-------- The input

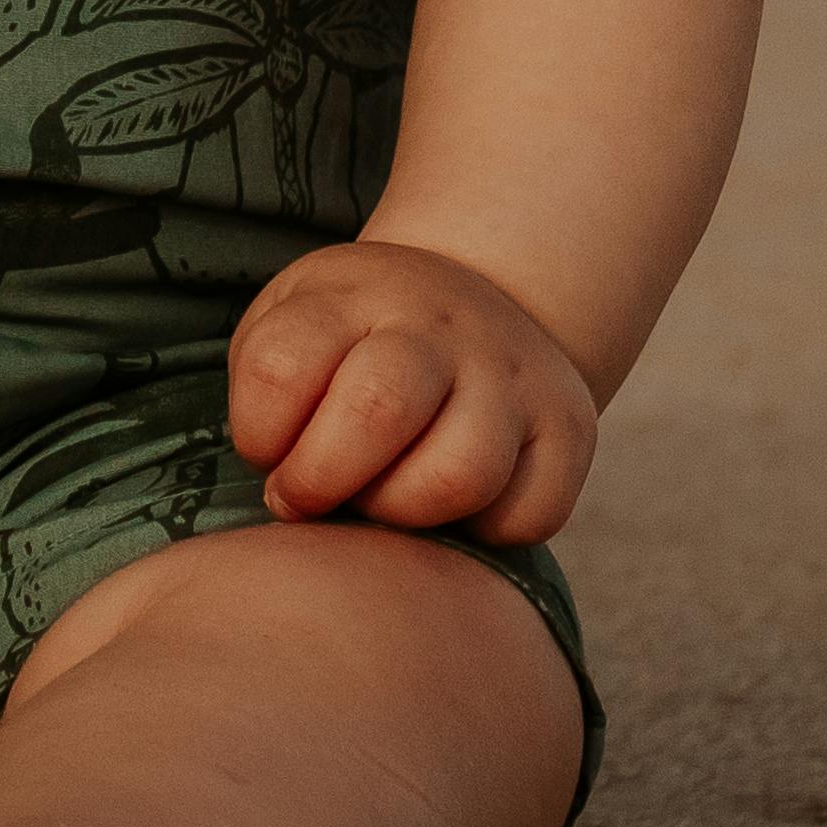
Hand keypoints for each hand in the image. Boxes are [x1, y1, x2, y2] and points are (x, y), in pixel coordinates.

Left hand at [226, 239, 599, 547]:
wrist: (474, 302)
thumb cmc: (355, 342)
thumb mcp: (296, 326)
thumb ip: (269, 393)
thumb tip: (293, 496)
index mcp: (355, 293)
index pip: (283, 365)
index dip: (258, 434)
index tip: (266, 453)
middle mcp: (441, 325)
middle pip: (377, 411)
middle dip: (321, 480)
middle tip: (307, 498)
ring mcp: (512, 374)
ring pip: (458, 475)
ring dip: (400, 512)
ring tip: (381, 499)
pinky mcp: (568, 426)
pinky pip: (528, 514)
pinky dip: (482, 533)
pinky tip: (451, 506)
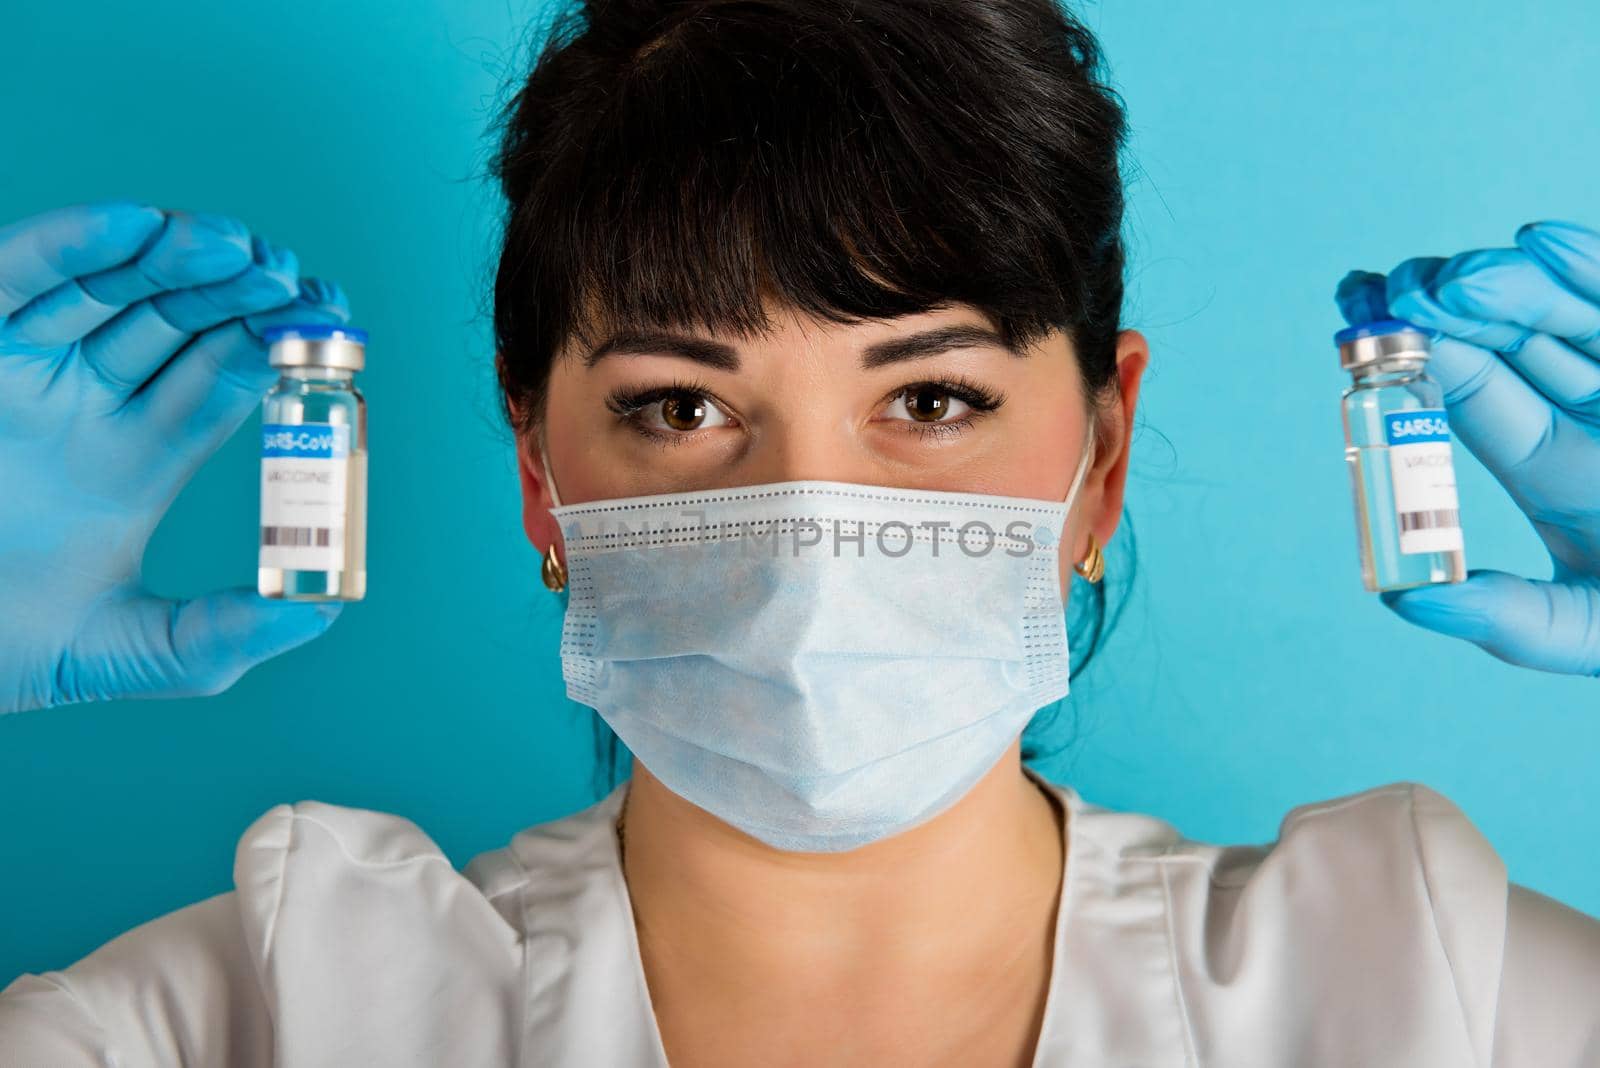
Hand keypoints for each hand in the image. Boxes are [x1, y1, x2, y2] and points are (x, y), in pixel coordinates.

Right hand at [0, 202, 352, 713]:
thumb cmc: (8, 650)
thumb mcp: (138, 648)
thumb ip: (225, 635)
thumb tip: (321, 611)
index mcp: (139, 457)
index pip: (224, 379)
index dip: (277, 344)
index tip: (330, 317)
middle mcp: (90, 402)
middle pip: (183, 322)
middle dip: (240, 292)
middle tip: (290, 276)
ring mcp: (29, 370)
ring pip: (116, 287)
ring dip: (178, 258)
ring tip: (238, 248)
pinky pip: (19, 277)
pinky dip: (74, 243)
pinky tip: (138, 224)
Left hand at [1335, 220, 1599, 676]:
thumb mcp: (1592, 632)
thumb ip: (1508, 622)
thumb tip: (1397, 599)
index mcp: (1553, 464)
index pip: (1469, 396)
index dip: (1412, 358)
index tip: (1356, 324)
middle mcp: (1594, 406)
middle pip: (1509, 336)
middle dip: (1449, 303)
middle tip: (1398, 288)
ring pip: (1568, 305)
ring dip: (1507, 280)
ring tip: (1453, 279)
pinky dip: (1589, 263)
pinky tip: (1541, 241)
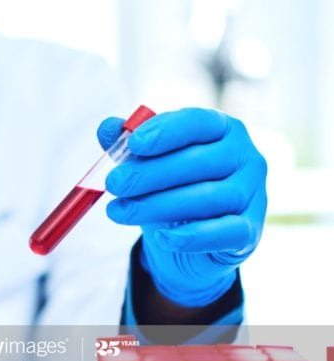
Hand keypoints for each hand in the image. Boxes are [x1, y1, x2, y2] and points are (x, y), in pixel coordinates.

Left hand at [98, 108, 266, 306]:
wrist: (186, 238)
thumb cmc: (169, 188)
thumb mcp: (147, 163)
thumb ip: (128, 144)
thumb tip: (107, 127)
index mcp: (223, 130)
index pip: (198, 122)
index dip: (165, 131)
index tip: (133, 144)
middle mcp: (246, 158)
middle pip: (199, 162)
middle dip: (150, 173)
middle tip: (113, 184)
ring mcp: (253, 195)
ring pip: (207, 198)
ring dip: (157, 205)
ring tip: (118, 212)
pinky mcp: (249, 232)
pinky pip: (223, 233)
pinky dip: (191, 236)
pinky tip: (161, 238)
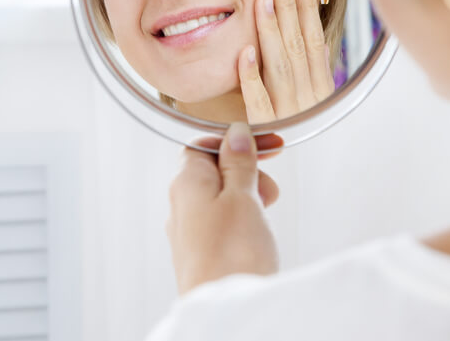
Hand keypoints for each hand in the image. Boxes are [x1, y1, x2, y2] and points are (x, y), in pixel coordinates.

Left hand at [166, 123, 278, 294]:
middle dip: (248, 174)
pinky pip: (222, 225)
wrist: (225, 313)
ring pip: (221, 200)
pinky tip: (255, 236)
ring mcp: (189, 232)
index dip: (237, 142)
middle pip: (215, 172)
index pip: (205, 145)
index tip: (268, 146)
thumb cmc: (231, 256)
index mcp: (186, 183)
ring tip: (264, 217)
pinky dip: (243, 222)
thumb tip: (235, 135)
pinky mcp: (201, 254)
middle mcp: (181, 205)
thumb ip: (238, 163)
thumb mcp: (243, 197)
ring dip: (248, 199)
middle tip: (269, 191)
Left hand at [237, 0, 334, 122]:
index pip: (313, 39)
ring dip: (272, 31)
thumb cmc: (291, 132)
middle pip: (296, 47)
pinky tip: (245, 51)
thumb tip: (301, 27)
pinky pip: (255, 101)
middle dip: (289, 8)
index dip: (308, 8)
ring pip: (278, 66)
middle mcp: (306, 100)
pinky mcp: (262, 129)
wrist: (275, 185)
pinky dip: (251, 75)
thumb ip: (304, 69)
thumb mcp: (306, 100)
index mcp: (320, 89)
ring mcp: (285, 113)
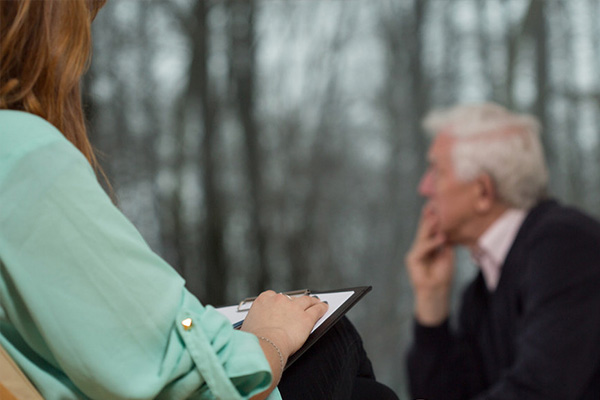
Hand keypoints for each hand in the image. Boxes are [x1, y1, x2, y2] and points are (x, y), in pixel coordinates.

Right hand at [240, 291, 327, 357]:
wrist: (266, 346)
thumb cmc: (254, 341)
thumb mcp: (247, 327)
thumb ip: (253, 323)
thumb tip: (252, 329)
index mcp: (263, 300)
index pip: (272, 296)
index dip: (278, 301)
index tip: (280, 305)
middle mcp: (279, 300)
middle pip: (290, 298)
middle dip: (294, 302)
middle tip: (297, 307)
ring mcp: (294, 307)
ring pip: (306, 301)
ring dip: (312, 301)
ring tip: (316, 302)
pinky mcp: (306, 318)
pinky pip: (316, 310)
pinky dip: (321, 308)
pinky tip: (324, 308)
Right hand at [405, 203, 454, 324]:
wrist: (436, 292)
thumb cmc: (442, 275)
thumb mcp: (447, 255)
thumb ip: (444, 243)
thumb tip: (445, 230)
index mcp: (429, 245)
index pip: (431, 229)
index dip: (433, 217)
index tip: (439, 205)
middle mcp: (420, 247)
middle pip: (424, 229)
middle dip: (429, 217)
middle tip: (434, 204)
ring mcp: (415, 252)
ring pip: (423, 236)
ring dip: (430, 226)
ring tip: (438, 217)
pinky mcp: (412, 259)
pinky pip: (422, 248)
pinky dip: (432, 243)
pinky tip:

----------------

=== What you are asked to do ===
Leave the pictures out, then print every entry exactly as it reads.

=== Exercise output ===
Hand keypoints for each hand in the image. Boxes are [x1, y1, x2, y2] and points are (x, y), in pixel coordinates.

Left hand at [226, 239, 599, 547]:
wrist: (474, 302)
thumb cmc: (355, 342)
thumb mcp: (296, 326)
thumb ip: (269, 393)
thumb tip: (293, 496)
index mcp: (355, 293)
index pip: (283, 365)
index dip: (258, 434)
index tip: (266, 453)
middle mcp: (441, 325)
middle pip: (377, 411)
middle dip: (321, 480)
middle tip: (307, 498)
ring mcp: (512, 374)
ring pip: (458, 475)
ring dip: (400, 512)
ring tip: (381, 499)
pinky mcp: (568, 426)
pinky pip: (528, 514)
pinky dip: (482, 533)
pinky tip: (451, 506)
Hand keypoints for each hand in the image. Boxes are [x1, y1, x2, y2] and points are (x, y), in pixel coordinates.

Right hand at [0, 202, 352, 713]:
thumb cmc: (8, 650)
thumb mcp: (138, 648)
thumb ip: (225, 635)
thumb tip: (321, 611)
index mcp: (139, 457)
index pip: (224, 379)
index dip: (277, 344)
index tip: (330, 317)
middle mcp: (90, 402)
middle pip: (183, 322)
middle dip: (240, 292)
middle tip: (290, 276)
ring mcp: (29, 370)
ring pip: (116, 287)
ring dip: (178, 258)
ring tip: (238, 248)
pinky pip: (19, 277)
pinky dip: (74, 243)
pinky tip: (138, 224)
Left hand at [1335, 220, 1599, 676]:
thumb mcp: (1592, 632)
thumb ip: (1508, 622)
thumb tip: (1397, 599)
index mcp: (1553, 464)
index pip: (1469, 396)
index dip: (1412, 358)
index tip: (1356, 324)
middle mcp: (1594, 406)
middle pip: (1509, 336)
middle dip: (1449, 303)
middle tip: (1398, 288)
ring pip: (1568, 305)
ring dip: (1507, 280)
ring tip: (1453, 279)
pinky dip: (1589, 263)
pinky tip: (1541, 241)
Hand keypoints for each hand in the image. Boxes are [x1, y1, x2, y2] and points are (x, y), in pixel coordinates.

Left hand at [98, 108, 266, 306]:
wrist: (186, 238)
thumb cmc: (169, 188)
thumb mcp: (147, 163)
thumb ip: (128, 144)
thumb tip: (107, 127)
index mcp: (223, 130)
index pip: (198, 122)
index dip: (165, 131)
index tip: (133, 144)
middle mcp: (246, 158)
middle pip: (199, 162)
middle dip: (150, 173)
middle tip: (113, 184)
ring mcp: (253, 195)
ring pip: (207, 198)
ring dip: (157, 205)
ring tip: (118, 212)
pinky mcp: (249, 232)
pinky pip: (223, 233)
pinky dip: (191, 236)
pinky tip: (161, 238)
Hand keypoints for each hand in the image. Boxes are [x1, y1, x2, y2] and points are (x, y), in pixel coordinates.

Left hand at [166, 123, 278, 294]:
middle dip: (248, 174)
pinky pip: (222, 225)
wrist: (225, 313)
ring pip: (221, 200)
pinky tip: (255, 236)
ring mcp: (189, 232)
index dip: (237, 142)
middle pip: (215, 172)
index pip: (205, 145)
index tip: (268, 146)
thumb cmc: (231, 256)
index mcp: (186, 183)
ring tip: (264, 217)
pinky dip: (243, 222)
thumb tip: (235, 135)
pinky mcp: (201, 254)
middle mcp: (181, 205)
thumb ip: (238, 163)
thumb mcp: (243, 197)
ring dip: (248, 199)
middle tip: (269, 191)
Left hand at [237, 0, 334, 122]:
index pip: (313, 39)
ring dip: (272, 31)
thumb cmc: (291, 132)
middle pip: (296, 47)
pinky tip: (245, 51)
thumb tip: (301, 27)
pinky pip: (255, 101)
middle dip: (289, 8)
index dip: (308, 8)
ring pip: (278, 66)
middle mcp: (306, 100)
pinky mcp: (262, 129)
wrist: (275, 185)
pinky dip: (251, 75)
thumb ip: (304, 69)
thumb mcp: (306, 100)
index mcp: (320, 89)
ring mcp: (285, 113)
Hand keypoints for each hand in the image. Boxes are [x1, y1, x2, y2] and points are (x, y), in pixel coordinates.

Right hand at [240, 291, 327, 357]:
wrist: (266, 346)
thumb cmc: (254, 341)
thumb mcp: (247, 327)
thumb ip: (253, 323)
thumb tip: (252, 329)
index mcp: (263, 300)
index pip: (272, 296)
index dip: (278, 301)
index tip: (280, 305)
middle mcp: (279, 300)
middle pip: (290, 298)
middle dip: (294, 302)
middle tip: (297, 307)
ring mcp: (294, 307)
ring pip: (306, 301)
ring dip: (312, 301)
ring tip: (316, 302)
pinky mcp: (306, 318)
pinky pip: (316, 310)
pinky dip: (321, 308)
pinky tip: (324, 308)
Right hand at [405, 203, 454, 324]:
wrist: (436, 292)
thumb cmc: (442, 275)
thumb mcp: (447, 255)
thumb ip: (444, 243)
thumb tip: (445, 230)
index mcp: (429, 245)
index pip: (431, 229)
index dip: (433, 217)
index tip: (439, 205)
middle mcp: (420, 247)
middle pip: (424, 229)
middle dip: (429, 217)
middle tip: (434, 204)
ring mcp: (415, 252)
ring pip: (423, 236)
ring dip: (430, 226)
ring tip: (438, 217)
pinky mcp: (412, 259)
pinky pip: (422, 248)
pinky dip: (432, 243)
pinky tip:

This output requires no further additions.